The müdir asked this by sheer intuition; he had only been in office
since the war broke out. He supposed inductively that Ittihad would have
sought the same allies in Syria as in Macedonia and Anatolia. He did not
know he hit the mark. Ter Haigasun turned his head to his acolyte, who
had still not dared to come down the church steps. This quick movement
beckoned the other priest as witness. "Perhaps your priests may have to
do with weapons, Müdir. That is not the case with us."

 

 

At this dangerous juncture the village clerk began to whine:
"But we've always lived here in peace.

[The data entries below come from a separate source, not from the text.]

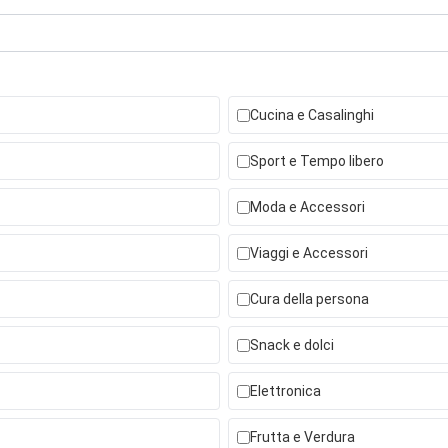
Cucina e Casalinghi
Sport e Tempo libero
Moda e Accessori
Viaggi e Accessori
Cura della persona
Snack e dolci
Elettronica
Frutta e Verdura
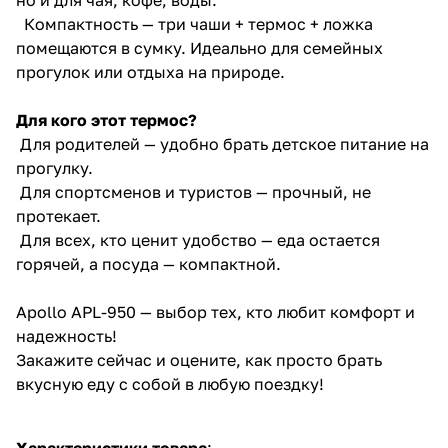
Компактность — три чаши + термос + ложка
помещаются в сумку. Идеально для семейных
прогулок или отдыха на природе.
Для кого этот термос?
Для родителей — удобно брать детское питание на
прогулку.
Для спортсменов и туристов — прочный, не
протекает.
Для всех, кто ценит удобство — еда остается
горячей, а посуда — компактной.
Apollo APL-950 — выбор тех, кто любит комфорт и
надежность!
Закажите сейчас и оцените, как просто брать
вкусную еду с собой в любую поездку!
Характеристики товара
:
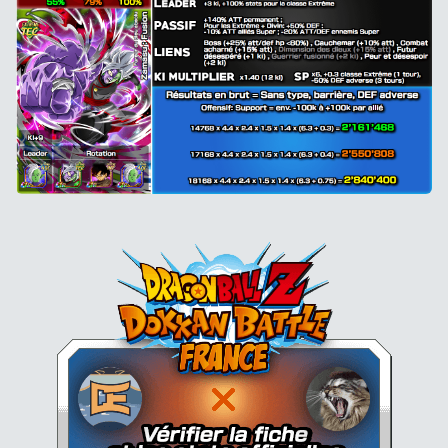
Dokkan Essentials x Dragon B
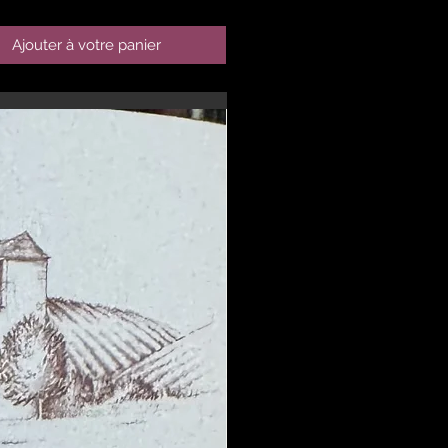
Ajouter à votre panier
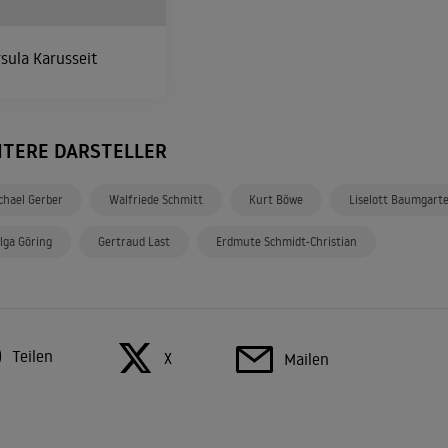
sula Karusseit
ITERE DARSTELLER
chael Gerber
Walfriede Schmitt
Kurt Böwe
Liselott Baumgart
lga Göring
Gertraud Last
Erdmute Schmidt-Christian
Teilen
X
Mailen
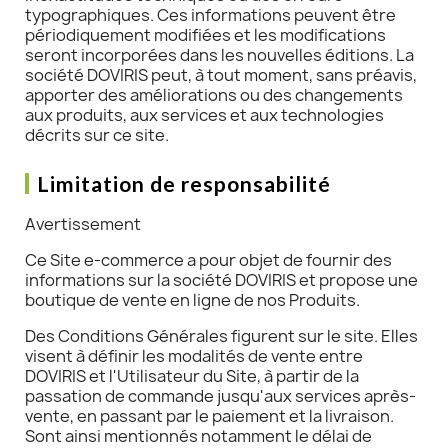
typographiques. Ces informations peuvent être
périodiquement modifiées et les modifications
seront incorporées dans les nouvelles éditions. La
société DOVIRIS peut, à tout moment, sans préavis,
apporter des améliorations ou des changements
aux produits, aux services et aux technologies
décrits sur ce site.
Limitation de responsabilité
Avertissement
Ce Site e-commerce a pour objet de fournir des
informations sur la société DOVIRIS et propose une
boutique de vente en ligne de nos Produits.
Des Conditions Générales figurent sur le site. Elles
visent à définir les modalités de vente entre
DOVIRIS et l'Utilisateur du Site, à partir de la
passation de commande jusqu'aux services après-
vente, en passant par le paiement et la livraison.
Sont ainsi mentionnés notamment le délai de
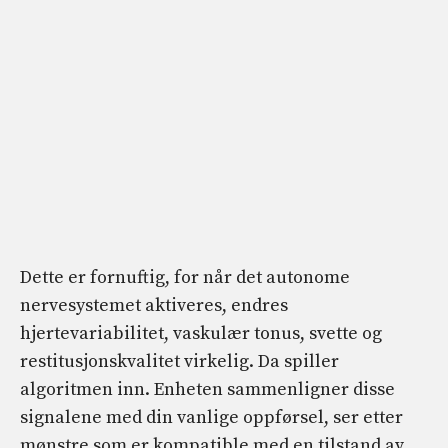
Dette er fornuftig, for når det autonome
nervesystemet aktiveres, endres
hjertevariabilitet, vaskulær tonus, svette og
restitusjonskvalitet virkelig. Da spiller
algoritmen inn. Enheten sammenligner disse
signalene med din vanlige oppførsel, ser etter
mønstre som er kompatible med en tilstand av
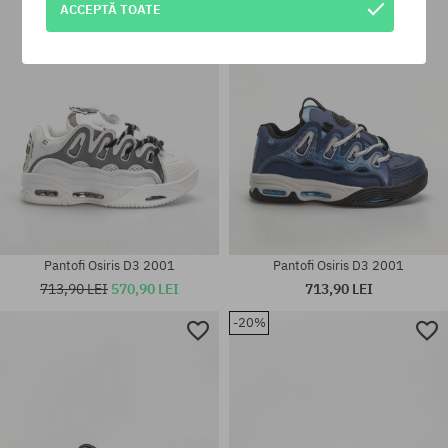
ACCEPTĂ TOATE
40.5; 41.5; 42; 42.5; 43; 44; 45;
Mărimi existente:
46
42; 42.5; 43; 44; 45; 47
Pantofi Osiris D3 2001
Pantofi Osiris D3 2001
713,90 LEI
570,90 LEI
713,90 LEI
-20%
Mărimi existente:
Mărimi existente:
41.5; 42; 42.5; 43; 44
38.5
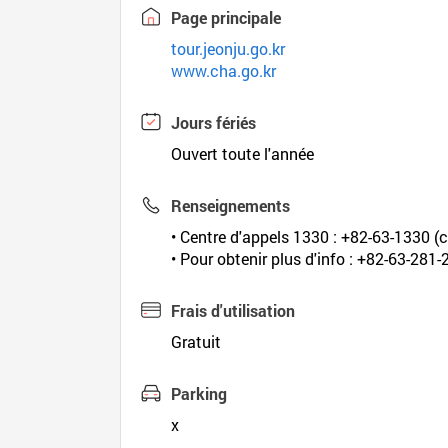
Page principale
tour.jeonju.go.kr
www.cha.go.kr
Jours fériés
Ouvert toute l'année
Renseignements
• Centre d'appels 1330 : +82-63-1330 (c
• Pour obtenir plus d'info : +82-63-281
Frais d'utilisation
Gratuit
Parking
x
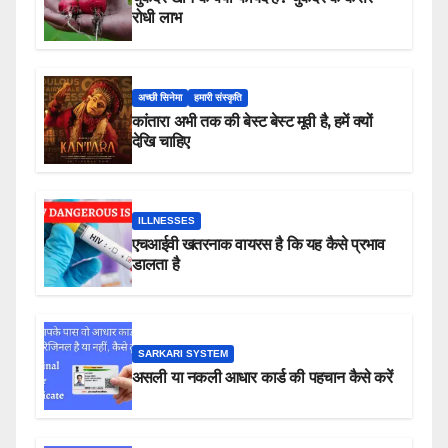
रोधी लाभ
अच्छी सिनेमा
हमारी संस्कृति
कांतारा अभी तक की बेस्ट बेस्ट मूवी है, हमें क्यों
देखि चाहिए
ILLNESSES
एचआईवी खतरनाक वायरस है कि यह कैसे प्रभाव
डालता है
SARKARI SYSTEM
असली या नकली आधार कार्ड की पहचान कैसे करें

This has been our country for
thousands of years."

 

 

Ter Haigasun stared absently at the müdir. He seemed to be trying hard
to remember. "You're right, Müdir! The new government did distribute
arms at about that time, in various places all over the empire --
even to Armenians. If you're old enough, you'll also recollect that
all communes receiving them had to give a written acknowledgment when
they arrived. The Kaimakam, who was a müdir like yourself in those days,
organized the distribution. He'll be sure to have kept all the receipts
-- one doesn't throw away an important document of that kind. Well,
I don't suppose if there'd been any weapons in the villages, he'd have
sent you to us without the receipt for them."

 

 

This was undeniable. And it was true that in the last few days the
Record Office of Antakiya had been turned upside down to find such
receipts. Most of the nahiyehs had delivered them -- only the Nahiyeh
of Suedia and the surrounding district seemed really to have been sent
no weapons in 1908. The Kaimakam certainly declared that he seemed to
remember the contrary but could give no proof of it. So that Ter Haigasun
had quietly found the right way out.

 

 

The conviction he displayed envenomed the pleasantly diplomatic smiles
of the müdir, whose voice became edged. "What's a written receipt? A mere
scribble. What does that prove, after all these years?"

 

 

Ter Haigasun waved an indifferent hand. "If you don't believe us,
look and see for yourselves."

 

 

The police chief, eager to put an end to this long, superfluous discussion,
brought down his whip with a swish on the priest's shoulders. "Yes,
we'll look all right, you son of a bitch. But you two are under arrest,
you and the Mukhtar. I can do what I like with you. Your lives are at
my sole discretion. If we find any weapons, you'll be nailed up on the
door of your church. If we don't, I'll have you roasted over a fire."